Most of the chemists interviewed for this story were crazy young when they start making drugs, and crazily brazen in the way that they did it. There are lots of dangers of making drugs, from getting caught to accidental dosing.

"Daniel," is now a college senior. At the age of 17, he figured out how to turn materials that are freely available on the Internet into DMT. He did this in his parents' basement.

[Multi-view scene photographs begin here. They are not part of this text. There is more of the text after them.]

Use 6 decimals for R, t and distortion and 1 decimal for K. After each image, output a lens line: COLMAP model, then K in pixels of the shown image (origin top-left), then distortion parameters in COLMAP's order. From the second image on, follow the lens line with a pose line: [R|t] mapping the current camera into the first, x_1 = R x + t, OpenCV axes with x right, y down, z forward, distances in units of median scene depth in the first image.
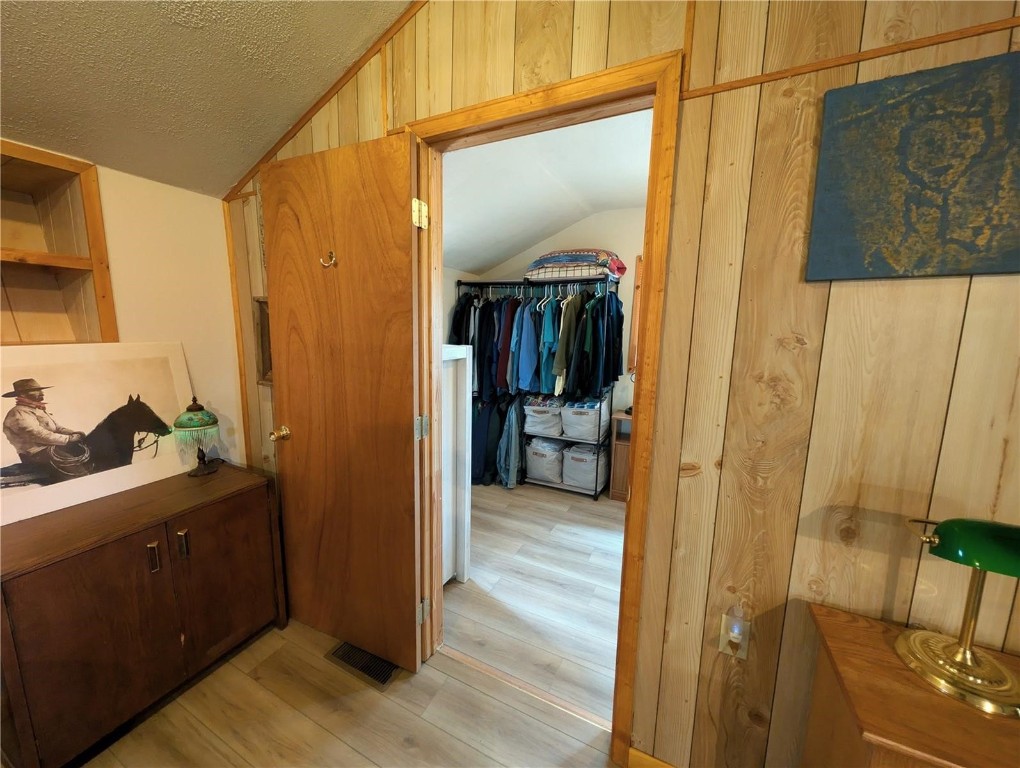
lens RADIAL K [[384.8, 0, 508.7], [0, 384.8, 381.6], [0, 0, 1]] dist [-0.000899, 0.000322]
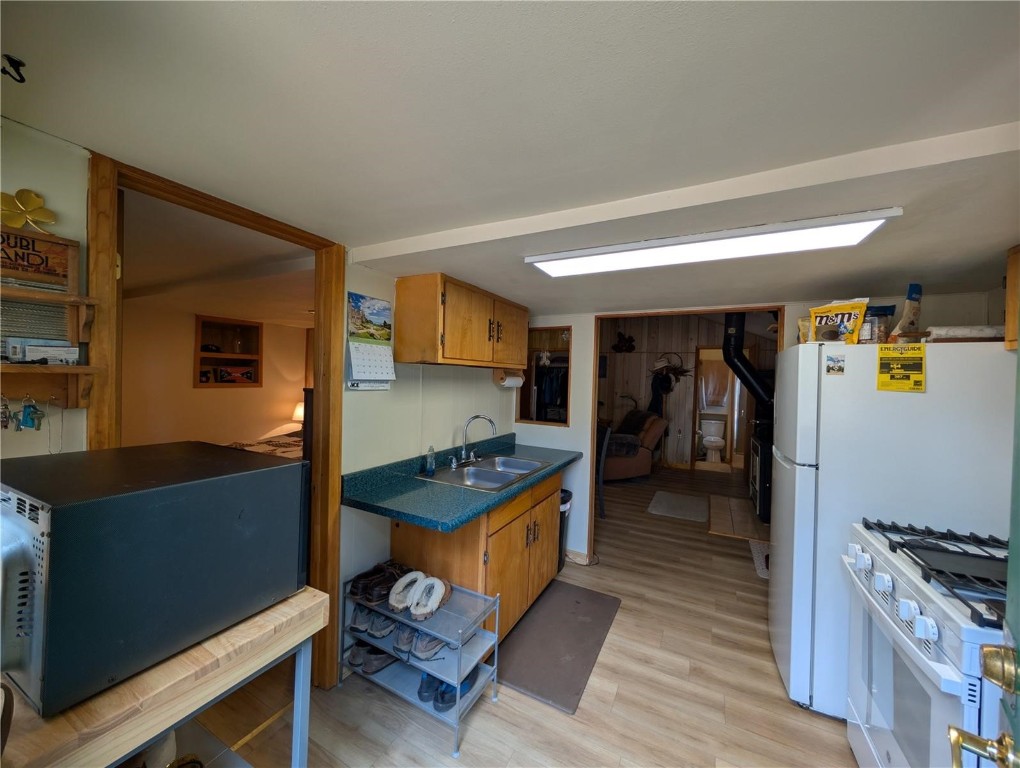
lens RADIAL K [[384.8, 0, 507.5], [0, 384.8, 384.6], [0, 0, 1]] dist [-0.000899, 0.000322]
pose [[0.999588, 0.013656, -0.025247, -0.372019], [-0.016798, 0.991535, -0.128752, 0.523422], [0.023275, 0.129123, 0.991355, -3.851743]]
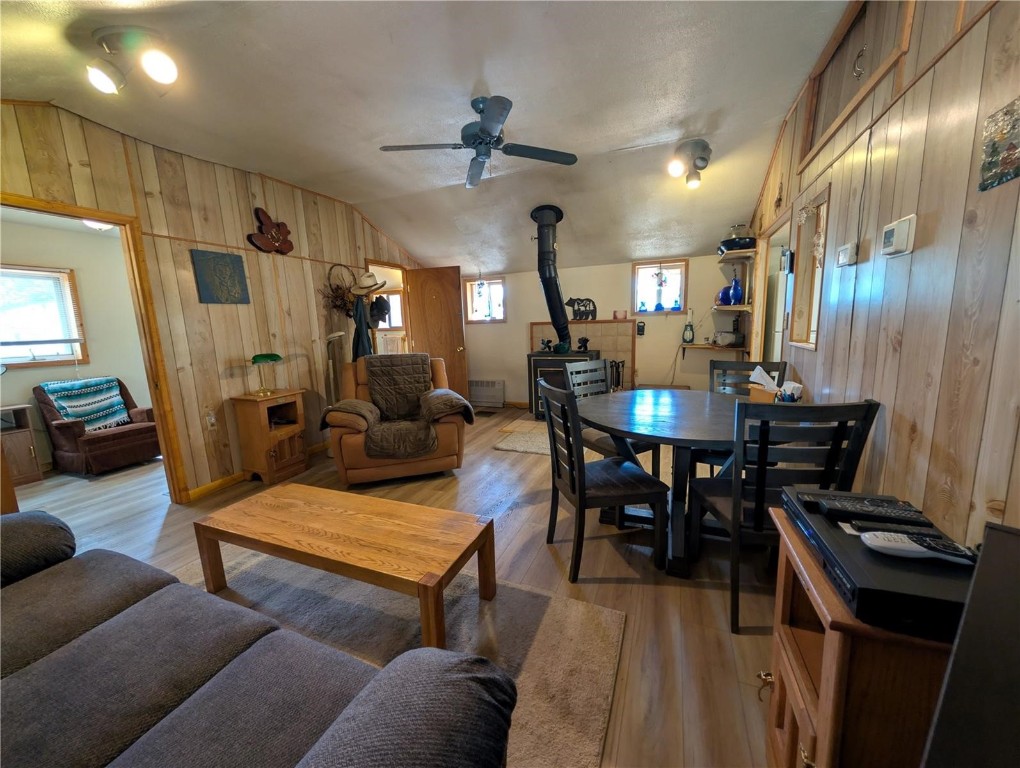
lens RADIAL K [[384.8, 0, 505.8], [0, 384.8, 383.6], [0, 0, 1]] dist [-0.000899, 0.000322]
pose [[-0.053236, -0.169728, 0.984052, -1.510617], [0.180083, 0.967661, 0.176643, 0.166334], [-0.982210, 0.186615, -0.020949, -0.763878]]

"It was so easy," he says.

He's smoked DMT 200 plus times, and introduced over 100 friends to the experience. He used the money made from it so that he didn't have to get a side job, as a way to buy tickets to music festivals, and to travel.

Daniel, like the other three underground chemists interviewed for this story, is not a shady, solitary figure who doesn't care about his fellow humans. In fact, he feels squeamish about selling drugs like DMT; he'd rather give them away for free. He likes to watch his friends take the drugs for the first time, to make sure they're safe.

"Troy," in his late 30s, is a big fan of a couple of obscure drugs, especially a rare one called 2C-B, which has been described as "four-hour acid." (Actual LSD takes 10 hours to clear your system; it's a helluva time commitment.) "Troy" made 2C-B with chemicals that are available on the Internet. "If you know basic physics, it's not that hard to make," he says. He didn't do it for the money — most of his stuff he gave away. He did it because he think 2C-B can improve lives, especially if couples take it together and use the time to connect.

None of the chemists interviewed have made a ton of money. It was mostly a side job for them when they were younger, while they were waiting to do bigger and better things with their lives.

Nowadays, there's less money than ever to be made by small-time drugmakers, Wallach says. The darknet has made drugs so cheap that it's difficult for home chemists to compete. So why do they still do it?

"It's probably largely curiosity," says Wallach.

All the chemists interviewed said they learned a lot. They know chemistry and molecular structures in a way that very few people do. Two said it got them into studying chemistry, which helped them later get jobs.

"I'm sure it happens quite a bit where people are just playing around," Wallach says, "and next thing they know they're pursuing a career in it."

"Sal," now in his 50s, is a tradesman. Decades ago, in college, his job was to "stomp on an oh-zee of yay to make two oh-zees," as he says. In other words, turn an ounce of pure cocaine into two ounces of diluted coke. That way, the dealer could sell it for a steep profit, and pay him a cut. Sal was a chemistry major, and he'd waltz into his college's chemistry department on a weekday night with the cocaine. Then he bonded B12 vitamins to the original stuff. "I paid for college," he says. "And it wasn't too long before the sorority girls figured out who the chemist was," he says with a smile.

All of the chemists interviewed said some variation of: it wasn't that hard. And since it isn't that hard to do, that makes it ever less likely that the authorities can stop it.

"Anything people want to do, it's very difficult to stop," Wallach says. "Even if it was difficult to do, people would still do it."

It's worth repeating: All of these people are fairly upstanding members of the community. They have jobs, families, hobbies and cars. To meet them, you wouldn't guess they were involved in manufacturing illegal drugs.

After four decades and $1 trillion, "the War on Drugs failed to meet any of its goals," the Associated Press has reported.

But every war, no matter how calamitous and pyrrhic, has winners.

Most of the people who benefited from the War on Drugs are rich, sober people who enforced the drug laws — police, prison companies, politicians — or who manufacture legal drugs like opioids and tobacco.

A few beneficiaries are the drug makers and sellers. These folks interviewed paid for their educations, their travel, and their lifestyles by being rebels on the clandestine side of the Drug War. And they're more interesting people because of it.

As the Drug War begins to wind down, chemists like these folks will continue crawling out of the woodwork and sharing their knowledge of chemistry, medicine and commerce with the community.

The community might do well to listen.